The Hope About Depression And Good News

Mental health issues such as depression are very common, particularly among elders experiencing these losses and social isolation. The good news is that it is treatable. Success rates for relieving the symptoms are high. But it does take more than medications to properly treat depression. People need to talk it out with a professional. They can have support in voicing all the emotions that got them to that dark place. A competent therapist will help a client devise ways to cope with the emotions and to take action when they start to feel loss of control. It is a learning experience. Therapy to treat depression helps most those who seek that help. According to the National Network of Depression Centers, 80% of those who sought treatment showed an improvement of symptoms within four to six weeks of starting treatment. Yes, there are exceptions and sometimes several kinds of treatment are indicated in the hardest cases. But most people who get treatment can experience relief and regain the ability to enjoy things in their lives.

What Can You Do With A Depressed Aging Parent?

  1. You can respectfully point to any one of the famous people your parent knows about who have publicly announced their own struggles with mental health and have sought treatment. You can say, if it’s okay for them, it’s okay for you, Mom/Dad/Grandma.
  2. For elders, getting a licensed psychologist to treat them for depression is truly a challenge even if they are willing to go. Medicare (and just about all other major insurers) do not pay experienced mental health providers fairly. Therefore, large numbers of qualified therapists will not accept Medicare payment. You can help by doing the search for a provider. It may be a long process to find one. Persist.
  3. Encourage your aging parent to talk about what is going on with them right now. Listen, and do not judge or offer advice, or tell them they’ll get over it. Offering a loved one the space to talk about anything emotional is a gift you can give. You don’t have to be skilled at anything other than being respectful and keeping your mouth closed.
  4. Offer to accompany them to a first therapy visit if they are willing to go and you are available. You won’t be in the session with them. But for someone who is fearful of the idea, the presence of a loved one, just for emotional support and company on the way could help. Telemedicine is less intimidating and may be a better option if your loved one accepts it. However, in person visits have greater depth and can be more effective.

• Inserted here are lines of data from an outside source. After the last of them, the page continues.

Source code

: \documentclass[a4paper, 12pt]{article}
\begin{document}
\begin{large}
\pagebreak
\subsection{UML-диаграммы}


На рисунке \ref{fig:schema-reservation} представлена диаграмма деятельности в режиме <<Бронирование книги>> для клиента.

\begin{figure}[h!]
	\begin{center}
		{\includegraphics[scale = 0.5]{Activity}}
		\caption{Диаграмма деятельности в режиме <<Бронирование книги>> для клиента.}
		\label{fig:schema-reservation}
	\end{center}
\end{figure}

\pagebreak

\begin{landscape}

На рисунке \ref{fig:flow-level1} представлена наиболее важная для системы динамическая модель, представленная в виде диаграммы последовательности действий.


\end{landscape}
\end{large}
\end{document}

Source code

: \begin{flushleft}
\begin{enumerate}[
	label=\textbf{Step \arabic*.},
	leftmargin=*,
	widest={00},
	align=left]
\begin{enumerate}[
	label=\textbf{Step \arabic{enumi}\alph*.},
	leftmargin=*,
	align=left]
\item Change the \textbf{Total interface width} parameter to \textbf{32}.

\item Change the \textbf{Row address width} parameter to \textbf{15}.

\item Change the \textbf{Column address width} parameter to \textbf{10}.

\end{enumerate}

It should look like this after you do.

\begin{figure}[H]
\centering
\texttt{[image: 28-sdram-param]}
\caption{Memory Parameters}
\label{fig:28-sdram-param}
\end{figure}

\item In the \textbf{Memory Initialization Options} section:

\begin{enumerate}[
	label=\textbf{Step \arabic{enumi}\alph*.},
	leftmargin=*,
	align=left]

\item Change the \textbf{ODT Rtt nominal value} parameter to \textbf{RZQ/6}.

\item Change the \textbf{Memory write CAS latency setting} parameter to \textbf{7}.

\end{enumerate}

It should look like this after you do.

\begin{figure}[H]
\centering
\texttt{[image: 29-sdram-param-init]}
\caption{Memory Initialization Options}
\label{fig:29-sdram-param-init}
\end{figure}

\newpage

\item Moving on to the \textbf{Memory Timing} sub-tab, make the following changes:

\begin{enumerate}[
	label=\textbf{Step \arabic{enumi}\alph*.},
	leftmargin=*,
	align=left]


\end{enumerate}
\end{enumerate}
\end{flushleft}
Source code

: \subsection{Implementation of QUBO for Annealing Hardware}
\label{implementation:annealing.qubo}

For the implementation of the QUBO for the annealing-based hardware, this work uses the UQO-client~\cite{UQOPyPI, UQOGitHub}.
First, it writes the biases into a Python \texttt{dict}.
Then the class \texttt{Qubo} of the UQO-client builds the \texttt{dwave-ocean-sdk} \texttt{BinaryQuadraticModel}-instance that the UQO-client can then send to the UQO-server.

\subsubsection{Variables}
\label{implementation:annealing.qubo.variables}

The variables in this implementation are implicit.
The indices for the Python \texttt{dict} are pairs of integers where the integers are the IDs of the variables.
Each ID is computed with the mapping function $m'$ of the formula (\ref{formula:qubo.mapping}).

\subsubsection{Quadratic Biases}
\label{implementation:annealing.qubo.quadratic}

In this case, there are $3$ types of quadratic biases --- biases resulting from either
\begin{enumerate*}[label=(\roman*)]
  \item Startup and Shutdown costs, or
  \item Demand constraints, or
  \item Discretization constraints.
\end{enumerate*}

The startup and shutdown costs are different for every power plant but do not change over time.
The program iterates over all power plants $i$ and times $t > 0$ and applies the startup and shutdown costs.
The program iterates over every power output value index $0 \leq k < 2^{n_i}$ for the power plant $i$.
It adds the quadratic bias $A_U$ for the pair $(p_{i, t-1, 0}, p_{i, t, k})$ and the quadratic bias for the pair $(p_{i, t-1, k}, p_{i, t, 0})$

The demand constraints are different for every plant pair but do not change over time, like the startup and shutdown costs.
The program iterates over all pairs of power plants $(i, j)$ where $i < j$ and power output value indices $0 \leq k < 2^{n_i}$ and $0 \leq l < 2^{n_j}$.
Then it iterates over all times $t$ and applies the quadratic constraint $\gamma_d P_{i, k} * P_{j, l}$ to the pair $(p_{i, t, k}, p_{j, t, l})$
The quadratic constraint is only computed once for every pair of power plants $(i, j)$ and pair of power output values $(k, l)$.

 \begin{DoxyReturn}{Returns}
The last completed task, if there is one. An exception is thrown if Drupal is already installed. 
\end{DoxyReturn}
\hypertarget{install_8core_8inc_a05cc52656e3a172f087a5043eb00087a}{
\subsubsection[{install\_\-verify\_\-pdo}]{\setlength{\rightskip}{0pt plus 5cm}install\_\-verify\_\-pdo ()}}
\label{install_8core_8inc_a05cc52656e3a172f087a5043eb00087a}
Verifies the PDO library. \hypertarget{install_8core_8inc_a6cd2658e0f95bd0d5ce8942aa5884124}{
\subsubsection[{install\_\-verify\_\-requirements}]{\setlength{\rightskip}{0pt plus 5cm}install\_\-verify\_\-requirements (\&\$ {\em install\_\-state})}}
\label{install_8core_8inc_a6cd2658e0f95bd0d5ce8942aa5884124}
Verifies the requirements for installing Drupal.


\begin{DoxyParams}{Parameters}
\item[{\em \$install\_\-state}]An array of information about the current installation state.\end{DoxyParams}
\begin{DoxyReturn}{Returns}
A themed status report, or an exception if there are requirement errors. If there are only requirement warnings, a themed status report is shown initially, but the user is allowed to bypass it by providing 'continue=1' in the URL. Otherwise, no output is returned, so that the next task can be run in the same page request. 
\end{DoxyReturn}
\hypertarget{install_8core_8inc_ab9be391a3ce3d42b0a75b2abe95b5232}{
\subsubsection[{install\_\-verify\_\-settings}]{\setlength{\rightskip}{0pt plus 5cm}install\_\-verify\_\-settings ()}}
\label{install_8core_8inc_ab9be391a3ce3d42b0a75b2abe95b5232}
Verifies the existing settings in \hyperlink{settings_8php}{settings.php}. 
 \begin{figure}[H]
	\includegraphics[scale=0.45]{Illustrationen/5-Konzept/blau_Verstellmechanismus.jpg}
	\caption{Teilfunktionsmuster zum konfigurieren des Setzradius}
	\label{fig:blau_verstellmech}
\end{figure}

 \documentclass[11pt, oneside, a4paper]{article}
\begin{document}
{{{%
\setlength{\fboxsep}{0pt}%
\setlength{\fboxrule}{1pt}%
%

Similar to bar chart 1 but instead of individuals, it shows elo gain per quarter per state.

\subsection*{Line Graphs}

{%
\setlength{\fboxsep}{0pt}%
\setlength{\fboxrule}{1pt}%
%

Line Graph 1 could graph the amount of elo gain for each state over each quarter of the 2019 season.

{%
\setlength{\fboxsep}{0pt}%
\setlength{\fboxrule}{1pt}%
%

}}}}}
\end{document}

For us at AgingParents.com, a team of myself, an RN-Attorney and Dr.Davis, a geriatric psychologist, the issues of mental health and elders are part of our professional lives. I experience frustration and sadness when I know an elder is suffering and won’t seek the help they need to address it. If this is going on in your family, do make your best effort to persuade the aging person to get professional support. It can change lives.